水産研究本部

試験研究は今 No.584「北海道南西部日本海の沿岸調査」(2007年1月12日)

はじめに

  本道沿岸漁業における基幹魚種の一つであるサケは、ふ化放流事業によって支えられています。本道全体では毎年約10億尾のサケ稚魚が放流されており、渡島・桧山管内の日本海南部地域では、日本海さけ・ます増殖事業協会が主体となって放流事業を実施し、平成18年春には約5千万尾の稚魚放流が行われました。

  春先に日本海を中心として漁獲されるサクラマスについては、日本海南部では八雲町熊石地区の道立水産孵化場道南支場及び乙部町サクラマス種苗センターが主体となり放流事業を展開しています。サクラマスは孵化後の一年間を河川で生活し河川内で大きく減耗するため、すぐに降海できる段階まで飼育した幼魚を放流すること(スモルト放流)が有効とされ、平成18年春には渡島・桧山管内の日本海南部地域から約87万尾のスモルト幼魚放流が行われました。

  これら孵化場から放流されるサケ類幼稚魚は、自然界に放流され降海した直後の沿岸域での死亡率が生活史を通じて最も高く、そこでの生き残りの良し悪しが数年後の来遊数を大きく左右するものと考えられています。このため、沿岸環境の好適な時期に魚を放流する、いわゆる適期放流が重要になります。

適期放流とは

  サケ稚魚は河川放流後数日以内に降海し距岸1キロメートル以内のごく沿岸に分布します。そして成長に伴い沖合に分布を広げ、水温13度付近で離岸することがわかっています。放流時期に関する目安として、沿岸水温が5度を超えた頃に放流を開始し、10度に達する頃までに放流を終えるのが妥当と考えられています。このような時期に放流すれば、サケ稚魚にとっての適水温(8~13度)の間に、沿岸域で十分に成長できると考えられています。

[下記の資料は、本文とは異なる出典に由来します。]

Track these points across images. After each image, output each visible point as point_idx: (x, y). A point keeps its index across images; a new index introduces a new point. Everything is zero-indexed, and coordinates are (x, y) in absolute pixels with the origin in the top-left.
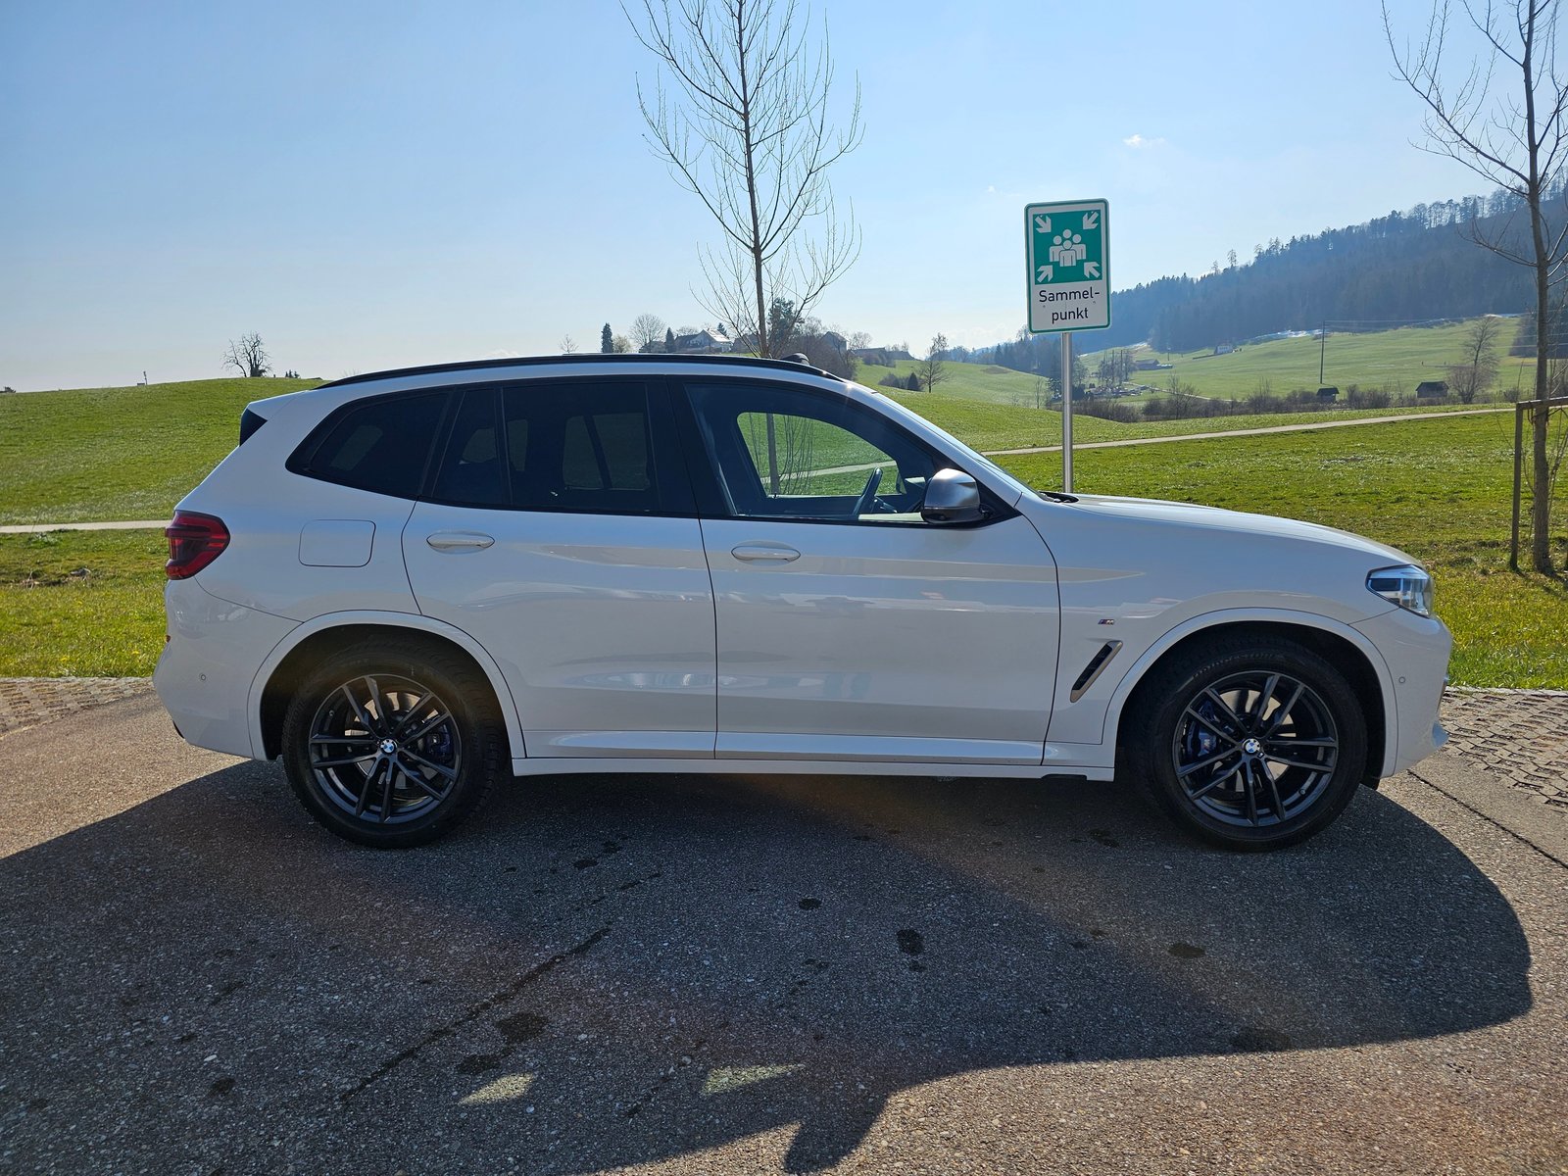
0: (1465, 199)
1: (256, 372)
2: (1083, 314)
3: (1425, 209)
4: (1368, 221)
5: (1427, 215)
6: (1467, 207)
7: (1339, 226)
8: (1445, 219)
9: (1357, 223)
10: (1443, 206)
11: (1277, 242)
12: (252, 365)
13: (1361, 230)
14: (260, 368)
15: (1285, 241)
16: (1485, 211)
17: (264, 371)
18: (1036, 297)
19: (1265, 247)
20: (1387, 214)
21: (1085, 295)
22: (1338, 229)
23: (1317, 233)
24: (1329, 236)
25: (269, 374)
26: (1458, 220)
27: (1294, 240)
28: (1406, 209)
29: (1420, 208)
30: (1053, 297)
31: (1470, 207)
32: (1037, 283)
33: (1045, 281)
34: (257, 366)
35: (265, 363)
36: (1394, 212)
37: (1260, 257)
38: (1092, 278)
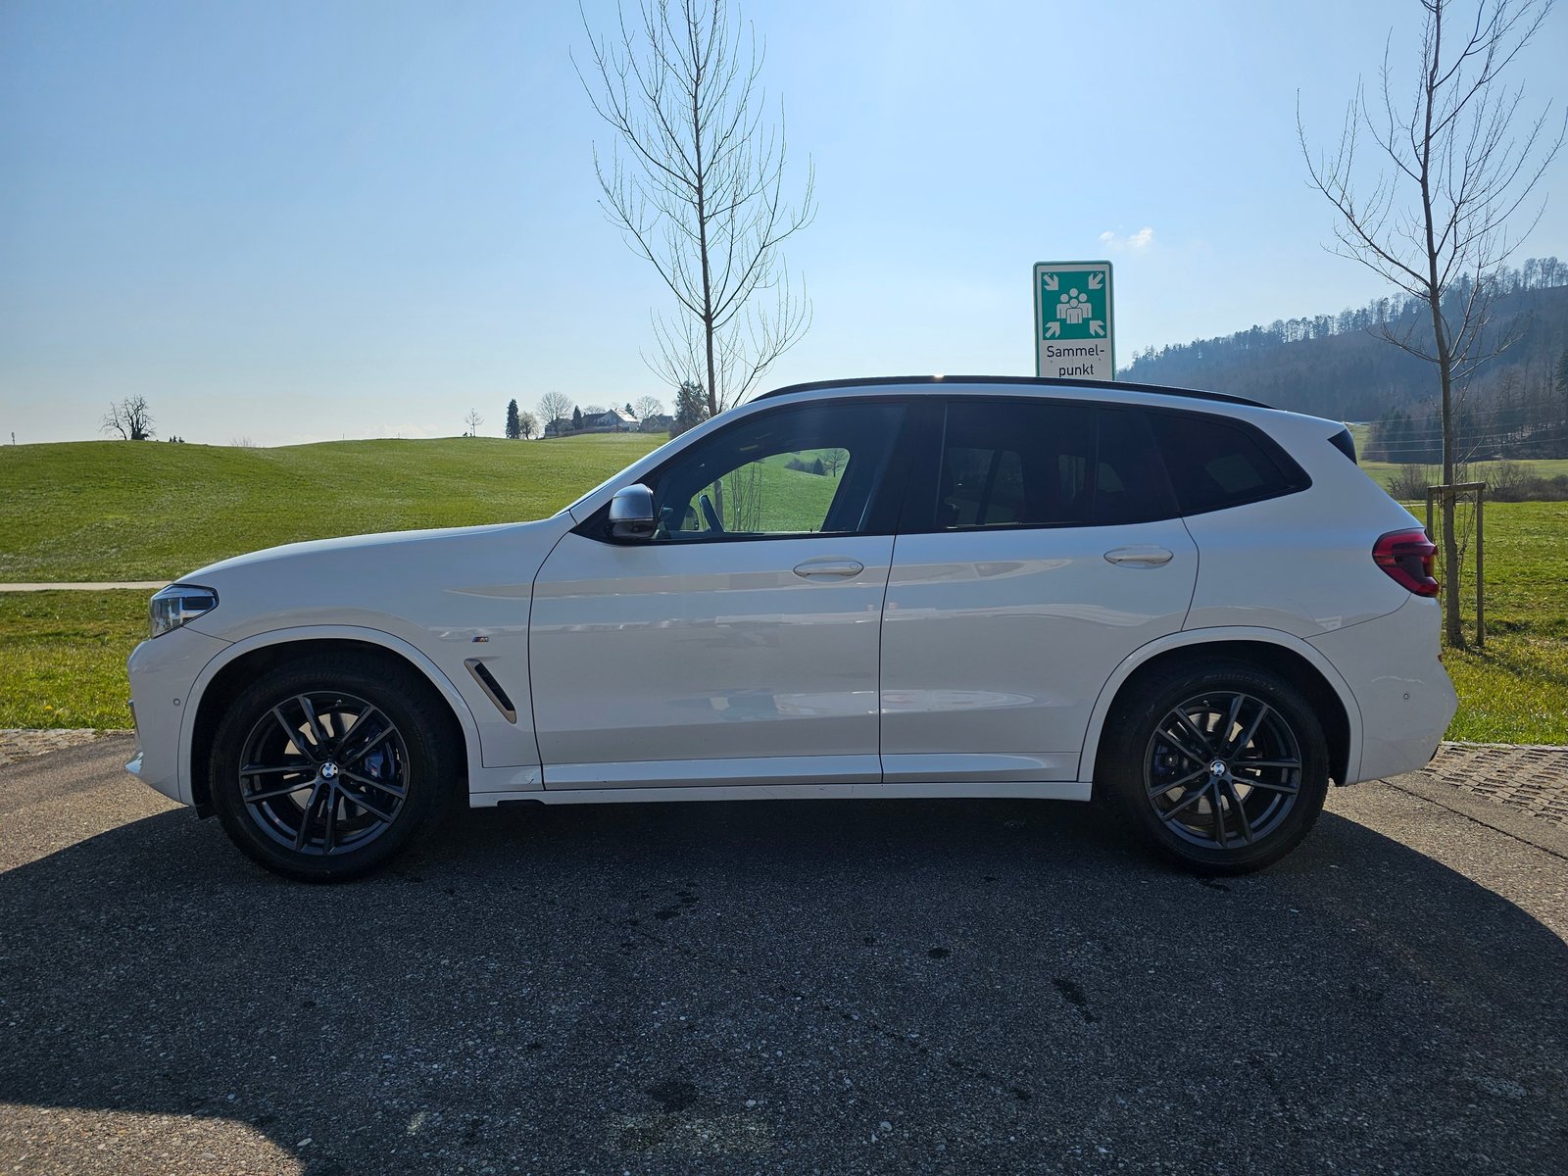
0: (1317, 318)
1: (137, 435)
2: (1089, 370)
3: (1283, 325)
4: (1233, 333)
5: (1284, 330)
6: (1319, 325)
7: (1208, 337)
8: (1300, 335)
9: (1223, 335)
10: (1298, 323)
11: (1152, 349)
12: (134, 429)
13: (1227, 341)
14: (143, 432)
15: (1159, 349)
16: (1334, 329)
17: (147, 435)
18: (1044, 352)
19: (1142, 354)
20: (1249, 328)
21: (1090, 352)
22: (1207, 339)
23: (1187, 343)
24: (1199, 346)
25: (152, 438)
26: (1311, 336)
27: (1167, 348)
28: (1266, 324)
29: (1278, 324)
30: (1060, 353)
31: (1321, 325)
32: (1045, 338)
33: (1053, 337)
34: (140, 430)
35: (148, 427)
36: (1255, 327)
37: (1137, 362)
38: (1097, 336)
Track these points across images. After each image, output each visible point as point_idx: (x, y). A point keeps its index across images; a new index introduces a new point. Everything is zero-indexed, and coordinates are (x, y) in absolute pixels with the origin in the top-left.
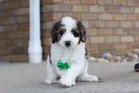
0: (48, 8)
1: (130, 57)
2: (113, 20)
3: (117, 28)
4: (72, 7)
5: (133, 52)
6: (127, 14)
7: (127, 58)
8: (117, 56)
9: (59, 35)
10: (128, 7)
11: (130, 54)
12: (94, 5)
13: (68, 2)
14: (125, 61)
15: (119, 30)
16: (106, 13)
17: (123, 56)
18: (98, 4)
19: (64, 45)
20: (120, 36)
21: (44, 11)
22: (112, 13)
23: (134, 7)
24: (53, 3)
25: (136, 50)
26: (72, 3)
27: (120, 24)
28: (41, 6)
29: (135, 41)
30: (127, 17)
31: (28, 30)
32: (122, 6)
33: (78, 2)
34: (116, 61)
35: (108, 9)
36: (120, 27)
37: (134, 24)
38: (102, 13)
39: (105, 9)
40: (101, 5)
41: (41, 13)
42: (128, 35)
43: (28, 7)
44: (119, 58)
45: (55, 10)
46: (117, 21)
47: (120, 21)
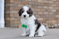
0: (8, 5)
2: (35, 11)
4: (18, 5)
12: (27, 4)
13: (16, 3)
20: (37, 17)
21: (6, 6)
22: (34, 8)
24: (10, 3)
26: (18, 3)
28: (5, 4)
29: (43, 20)
30: (41, 10)
32: (38, 5)
33: (21, 3)
35: (33, 6)
36: (38, 14)
37: (43, 13)
39: (32, 6)
40: (30, 5)
41: (5, 7)
42: (41, 17)
46: (36, 11)
47: (38, 11)
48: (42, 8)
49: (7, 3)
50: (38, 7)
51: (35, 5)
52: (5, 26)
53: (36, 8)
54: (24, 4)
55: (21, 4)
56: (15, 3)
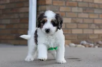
1: (100, 45)
2: (89, 18)
3: (91, 24)
4: (59, 8)
6: (99, 14)
7: (98, 45)
8: (91, 43)
11: (100, 42)
12: (75, 7)
14: (97, 47)
15: (93, 25)
16: (83, 12)
17: (95, 44)
18: (78, 6)
19: (45, 32)
20: (93, 29)
21: (39, 10)
22: (88, 13)
24: (45, 5)
26: (60, 5)
28: (38, 6)
30: (99, 16)
31: (28, 23)
32: (95, 8)
33: (64, 4)
34: (90, 47)
35: (85, 10)
36: (93, 23)
38: (80, 13)
39: (83, 10)
40: (81, 7)
41: (37, 12)
43: (28, 7)
44: (92, 45)
46: (91, 18)
47: (94, 19)
49: (41, 5)
50: (95, 12)
51: (89, 7)
53: (91, 13)
54: (70, 6)
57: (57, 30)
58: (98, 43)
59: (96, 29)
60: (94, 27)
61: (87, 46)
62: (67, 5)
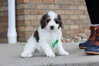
0: (20, 6)
1: (76, 39)
2: (65, 14)
3: (67, 19)
4: (37, 6)
5: (78, 36)
6: (74, 10)
7: (74, 40)
8: (68, 38)
9: (46, 23)
10: (75, 5)
11: (76, 37)
12: (51, 4)
13: (34, 3)
14: (73, 41)
15: (69, 21)
16: (60, 9)
17: (72, 39)
18: (54, 3)
20: (70, 25)
21: (18, 8)
22: (64, 10)
23: (78, 5)
24: (24, 3)
25: (80, 34)
27: (69, 17)
28: (16, 5)
30: (74, 12)
31: (7, 21)
32: (70, 5)
36: (69, 19)
37: (79, 17)
38: (57, 10)
40: (56, 4)
41: (16, 10)
42: (75, 24)
43: (7, 5)
44: (69, 40)
45: (25, 8)
46: (67, 15)
48: (77, 10)
50: (71, 8)
51: (64, 4)
52: (18, 40)
53: (67, 10)
54: (47, 4)
55: (43, 4)
56: (32, 3)
57: (59, 28)
58: (74, 38)
59: (72, 24)
60: (70, 23)
61: (64, 41)
62: (44, 2)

  一方、サクラマススモルトは河川放流後すぐに降海し、水温15度程度までは沿岸域での出現が見られますが、その後、岸沿いに急速に北上し、オホーツク海で越夏します。サクラマススモルトの降海直後の生態についてはほとんどわかっていませんが、淡水から海水へと生息環境が急激に変化する時の降海環境の良し悪しによりある程度の減耗を受けることは十分予想され、スモルト放流時期の違いによる回帰率の検証試験も水産孵化場で行われています。

  北太平洋、日本海、オホーツク海を有する本道沿岸は対馬暖流、親潮およびそれら分流の影響を受け、それぞれ大きく環境が異なるため、沿岸環境を把握する必要があります。

目的及び調査内容

  適期放流にとって降海環境である沿岸域の物理、生物的な情報は重要ですが、北海道南西部日本海沿岸の環境に関する情報はほとんどありません。本海域沿岸における春季の沿岸環境を調査し、サケ・サクラマスの放流適期を明らかにすることを目的として、2003年から八雲町熊石地区沿岸(図1)で、海洋観測(水温・塩分・クロロフィルa量)と、サケ稚魚に直接、またサクラマス幼魚に魚類稚魚やヨコエビ類等を介して間接的に利用される動物プランクトンの採集を実施しています。
    • 図1

サケ・サクラマス放流時期の沿岸環境

  ここ3年の調査により、八雲町熊石地区の沿岸環境について以下のことが明らかとなりました(図2)。海面水温は、年変動はあるものの毎年5月下旬~6月上旬にサケ稚魚の分布限界の13度を超えました。クロロフィルa量の推移から、海面水温が8度前後の時期に植物プランクトンの春季大発生(ブルーム)が起き、栄養塩の枯渇により4月中にブルームは終了すると考えられます。植物プランクトンを餌とする動物プランクトンの生物量は、ブルーム後の4月中旬から5月中旬にピークを示した後、6月に入ると極端に低下し、サケの餌環境として適さなくなります。
海岸線が単調で湾も開放的であり、貧栄養の対馬暖流水の影響を強く受ける本沿岸域の動物プランクトン生物量は北海道の他の沿岸域と較べ概ね低い結果となり、サケ・サクラマスの放流適期も限定されると考えられます。また、春季の植物プランクトンや、動物プランクトン量のピーク時期についても年変動が見られ、これら沿岸環境を考慮した適期放流が重要です。